Text segment START

In our experience, specific evolution directions for the functionality of data parallel operators include:
- New classes of collections. Although there have been proposals and a few experimental systems that apply data parallelism to general collections of objects, most of the implementations and hence of the experience has targeted dense arrays. However, sparse computations and operations on sets (and perhaps other objects such as graphs) must be considered if data parallel operators are to become universally useful.
- Static and dynamic partitioning or tiling. To enable the direct control of data distribution and scheduling, it must be possible to partition, dynamically and statically, the collections that the data parallel operators manipulate. It must also be possible to directly operate on these partitions. In the case of arrays, the simplest and most useful partitions are tiles. In fact, the numerous algorithms developed using static and dynamic tiling seems to indicate that tiling is a fundamental operation on collections . Tiling can be applied at one or multiple levels. When tiling at multiple levels, the outermost levels of tiling can be used to distribute the work between the threads in a parallel program, while the innermost levels are used to enhance locality. When the target is a distributed-memory system, tiles can make communication explicit, because computations involving elements from different tiles result in data movement.
We have studied partitioned collections including tiled dense and sparse arrays and partitioned sets. To operate on arrays, we developed the Hierarchically Tiled Array (HTA) data type. We programmed several codes including the NAS benchmarks and some well known numerical algorithms such as LU and found that the programs written using HTAs resulted in shorter and more readable codes than their MPI counterparts, while obtaining similar performance results [4,11]. We have obtained similar results when comparing HTAs to SMP APIs such as TBB [2,7]. We are currently investigating how to add partitions or tiles to data parallel operation on sets, to obtain a tiled (or hierarchically tiled) set. A tiled set is similar to an HTA, with the only difference that in this case the programmer needs to define a, potentially complex, mapping function to determine the tile to which an element of the set belongs. In the case of arrays, tiling can be defined by hyperplanes along each dimension.

Text segment END
Data excerpts START

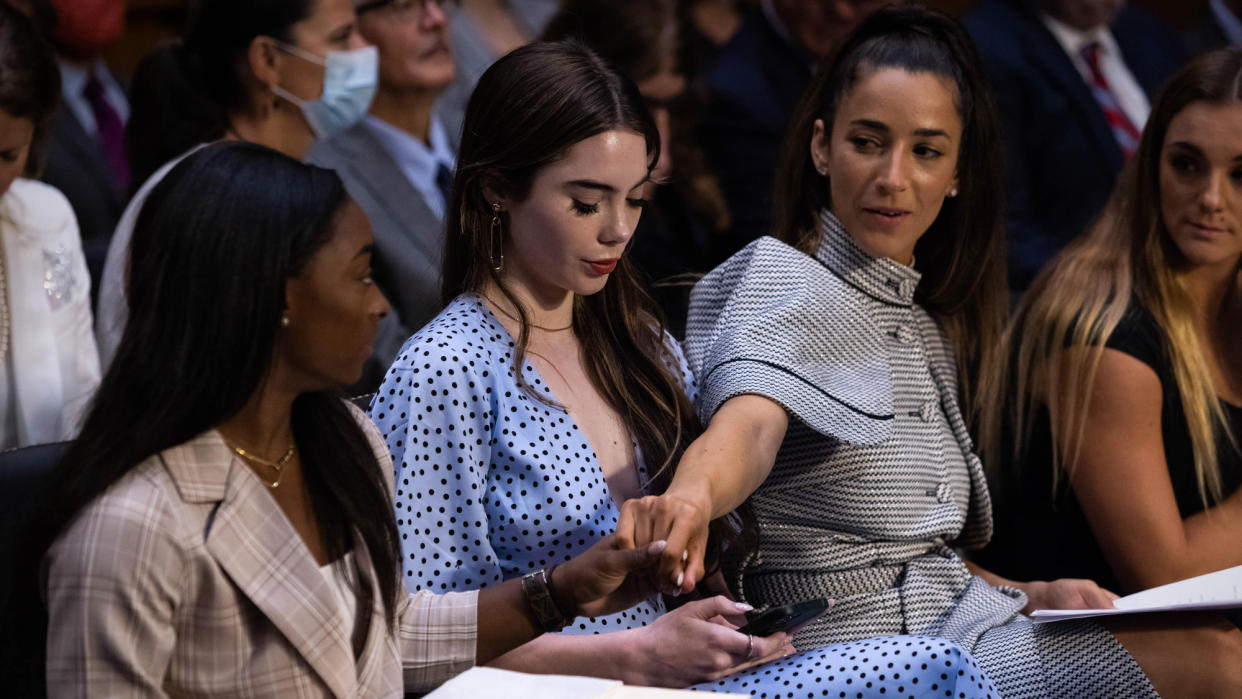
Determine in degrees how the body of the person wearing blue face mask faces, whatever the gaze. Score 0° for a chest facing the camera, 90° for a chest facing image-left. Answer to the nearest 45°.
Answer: approximately 270°

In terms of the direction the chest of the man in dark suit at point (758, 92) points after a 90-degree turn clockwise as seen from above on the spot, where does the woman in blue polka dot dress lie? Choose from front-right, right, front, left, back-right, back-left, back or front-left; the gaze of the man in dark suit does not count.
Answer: front-left

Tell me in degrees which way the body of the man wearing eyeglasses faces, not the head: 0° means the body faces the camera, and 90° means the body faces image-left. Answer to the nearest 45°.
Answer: approximately 315°

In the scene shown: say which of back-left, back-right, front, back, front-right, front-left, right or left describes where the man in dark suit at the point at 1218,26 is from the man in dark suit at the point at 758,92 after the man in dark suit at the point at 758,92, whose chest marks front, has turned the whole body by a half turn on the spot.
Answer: right

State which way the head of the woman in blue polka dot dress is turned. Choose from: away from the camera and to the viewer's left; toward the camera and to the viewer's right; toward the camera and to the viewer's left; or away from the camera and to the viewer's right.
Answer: toward the camera and to the viewer's right

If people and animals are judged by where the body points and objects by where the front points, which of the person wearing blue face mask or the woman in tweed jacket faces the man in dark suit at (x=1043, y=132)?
the person wearing blue face mask

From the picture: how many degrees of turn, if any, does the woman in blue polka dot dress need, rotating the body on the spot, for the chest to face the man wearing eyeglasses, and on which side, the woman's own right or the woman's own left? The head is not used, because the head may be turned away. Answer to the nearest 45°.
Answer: approximately 135° to the woman's own left

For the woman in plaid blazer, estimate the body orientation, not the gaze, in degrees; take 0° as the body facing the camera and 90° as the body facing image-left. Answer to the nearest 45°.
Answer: approximately 315°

Data excerpts END

● Tasks and exercises
1. According to the passage on data parallel operators, what data type was developed to operate on arrays?
2. Please carry the passage on data parallel operators forward from its final sentence.

● Set of answers
1. The Hierarchically Tiled Array (HTA) data type.

2.
Tile size can be used to control how the load is distributed among processors. While partitioning a dense array in equal chunks is easy, the partition of a sparse array or a set into equal-size chunks is not trivial. In the case of tiled sparse array, the programmer may choose different tiling strategies depending on the structure of the sparse arrays. In the case of the tiled sets, different mapping functions can result in different distributions. When a good tile size cannot be determined a priori, a possible solution to ameliorate the problem of load imbalance is to create more tiles than threads and let the runtime system map the tiles to the threads, following a task stealing strategy similar to the one implemented in Cilk  or Intel Thread Building Blocks  or Charm++ .
- Parallel operations with interactions.
Another example of patterns that have not been traditionally programmed using data parallel operators are operations on collections with interactions between the computations on different elements, thus requiring the usage of locks or other forms of synchronization for correctness. As an example, consider A(I) += V where A, I and V are vectors. This expression means that for every i, 1in, where n is the length of I and V, A(I(i)) must be updated adding to it the value of V(i). As mentioned in the previous section, traditional data parallel operators require the computation to be fully parallel, so vector I cannot have two elements with the same value. However, in many situations, collections of two or more elements of I may have the same value, so that some elements of A could be augmented repetitively with elements from V. Thus, to obtain a correct result, the elements of A must be atomically updated. Otherwise, a mechanism to impose an order of execution would be needed.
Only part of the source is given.